回想起来,早年公司里招募来的员工年轻的多,其状态要么在这个社会的陀螺般急速运转的压力下,焦虑、烦躁得紧,肆志丧己于物,失性于趋俗;要么被以往的挫折打击得像心理学家所说的处于“习得性无助”抑郁状态。
无论何种状态,于其个体,负面情绪指数远高于正面情绪。西方在某些行业的研究揭示,具有积极情绪的员工业绩比常常表现出负面情绪的人高出88%,而负面情绪的人的离职率是积极者的三倍。
在这种情况下用“成功学”去让员工正面自我暗示“官无常贵,民无终贱”目标并笃行勤勉,释放焦躁和学会切换负、正面情绪,用爱和被爱来构建一个和谐心态基础,辅以祖传“有恒”汤剂,无论如何算不得毒药的。
而对于一个组织,这些是不能忽视的症状,任何一个组织获得成功的能力来自于其组织能量,而组织能量是一个组织情绪基调紧密相关,放任负面情绪泛滥,组织能量就会气血两亏。如果“成功学”是一种可以对这些个体和群体状态有改善症状作用的西药,“积极心理学”则是近年来西方开发的下一代产品。
哈佛大学受欢迎排名第一的积极和领袖心理学课程教授泰勒·本·沙哈尔在其著作中提到,成功也好,幸福也罢,首先要搞清其精义,不然浮词伪语和空头承诺居多的世俗步骤、秘密、方法、猛药都会成为人们嗤之以鼻的虚捏毒剂。
他指出,人生的至高财富是幸福,幸福在于目前的快乐加上长期的意义。对幸福追求的不同偏重组合,包含只看未来,无顾现在的忙碌奔波型;及时行乐,不想将来的享乐型;没有未来和现在的虚无无助型。

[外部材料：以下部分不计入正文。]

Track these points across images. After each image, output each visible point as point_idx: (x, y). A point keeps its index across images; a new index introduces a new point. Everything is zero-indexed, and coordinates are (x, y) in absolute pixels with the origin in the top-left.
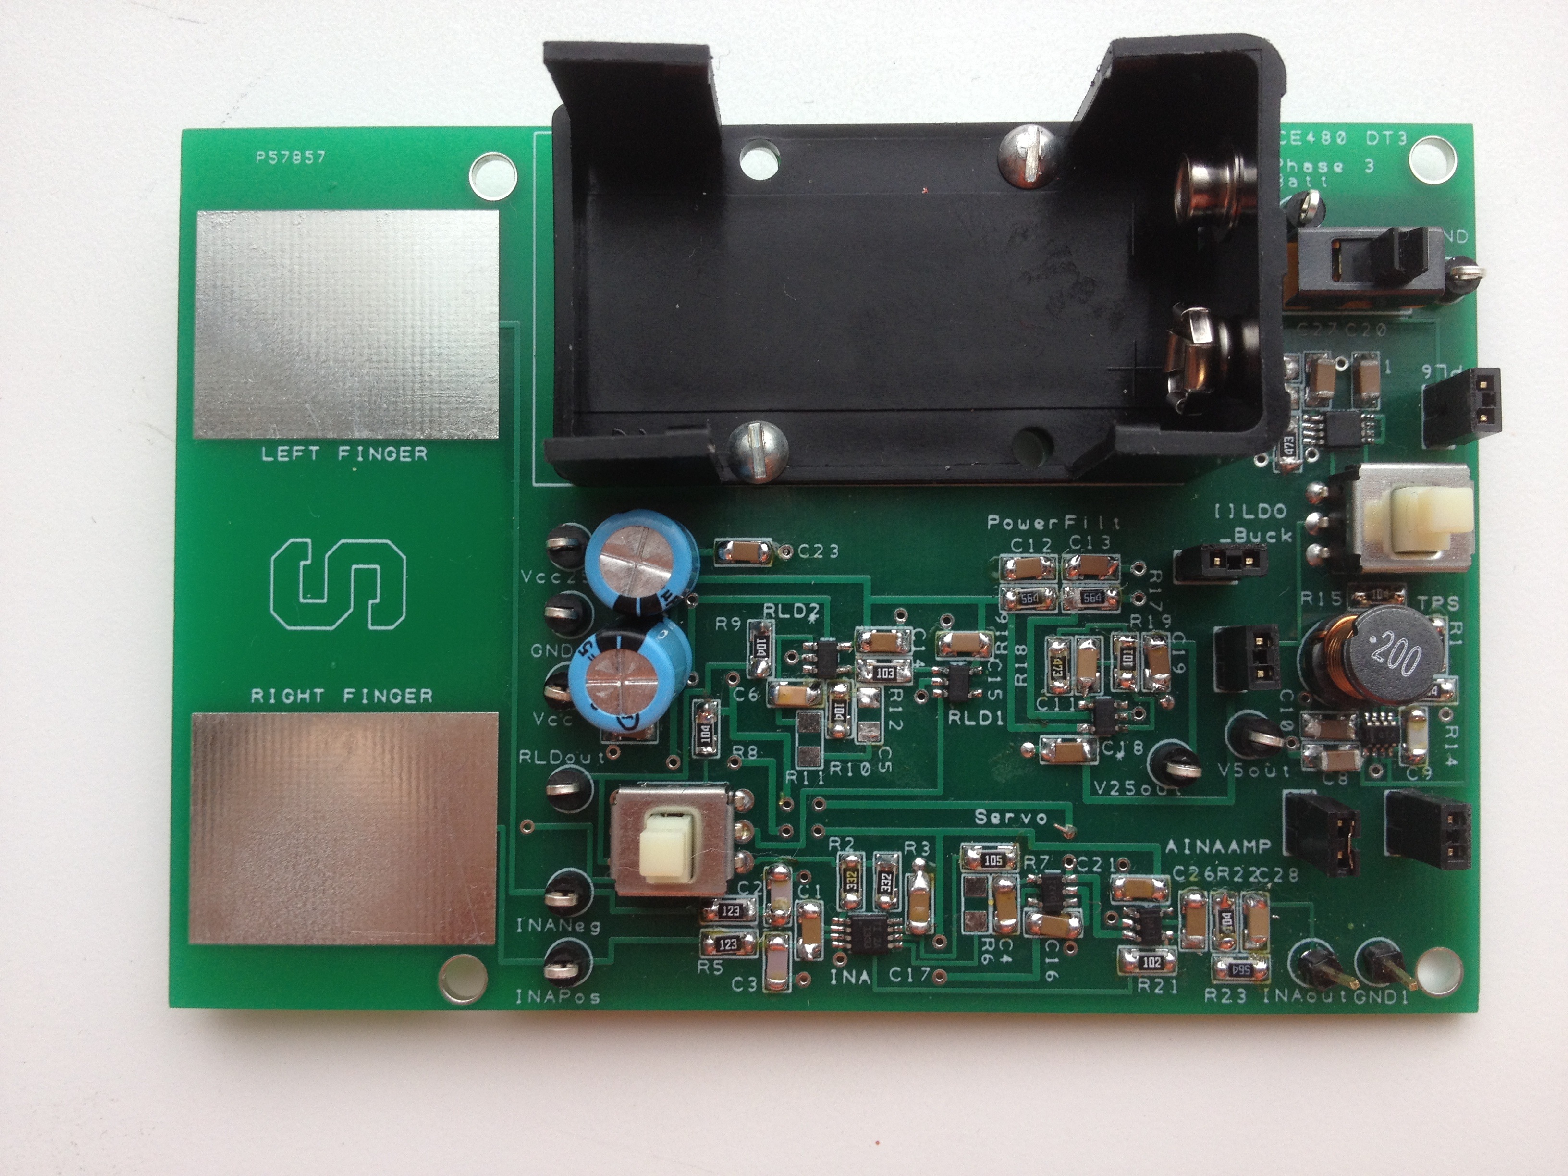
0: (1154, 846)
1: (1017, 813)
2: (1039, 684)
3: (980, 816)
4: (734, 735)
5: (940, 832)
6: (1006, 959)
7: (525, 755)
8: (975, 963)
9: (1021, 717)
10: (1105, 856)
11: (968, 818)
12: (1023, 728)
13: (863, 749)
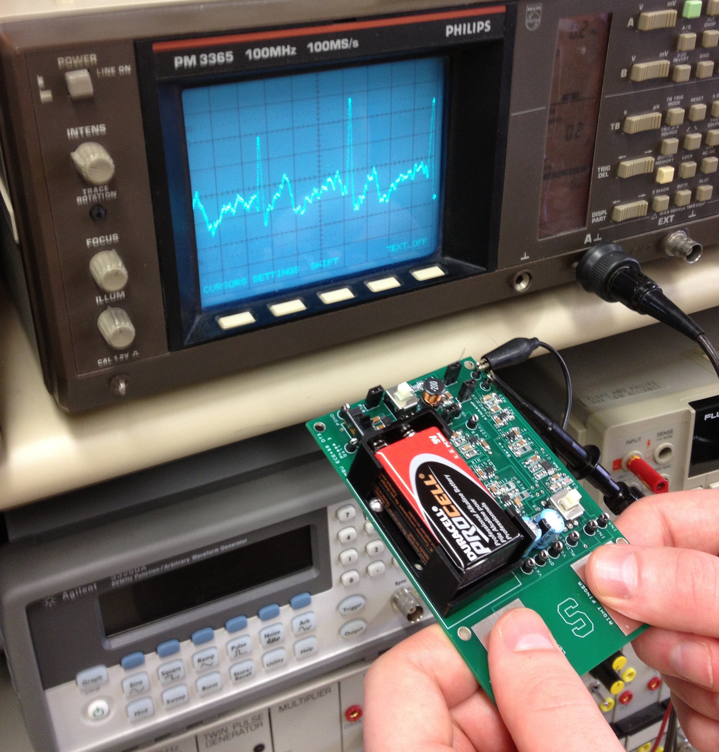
0: (489, 422)
1: (503, 449)
2: (476, 456)
3: (509, 456)
4: (534, 512)
5: (518, 462)
6: (529, 439)
7: (573, 555)
8: (535, 444)
9: (485, 457)
10: (497, 430)
11: (511, 458)
12: (487, 455)
13: (516, 484)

而积极心理学希望人们去学习和实践的是兼顾现在行为带来的快乐和成就及满意的未来意义。
近年来,成功学就像抗生素,被滥服了,但祖宗留下“' 读书养气,做事有恒”的古时丹,还有“名不可简成,誉不可巧立”的鸿门正道中药,虽不如西药的虎狼刚猛,但求柔而绵长之效。
哈佛的沙哈尔教授援引亚里士多德的话,“我们的习惯造就了我们,卓越不是一次行为,而是一种习惯”,无狂喜、无大怒,唯饮食起居尔,成功、幸福本无猛药。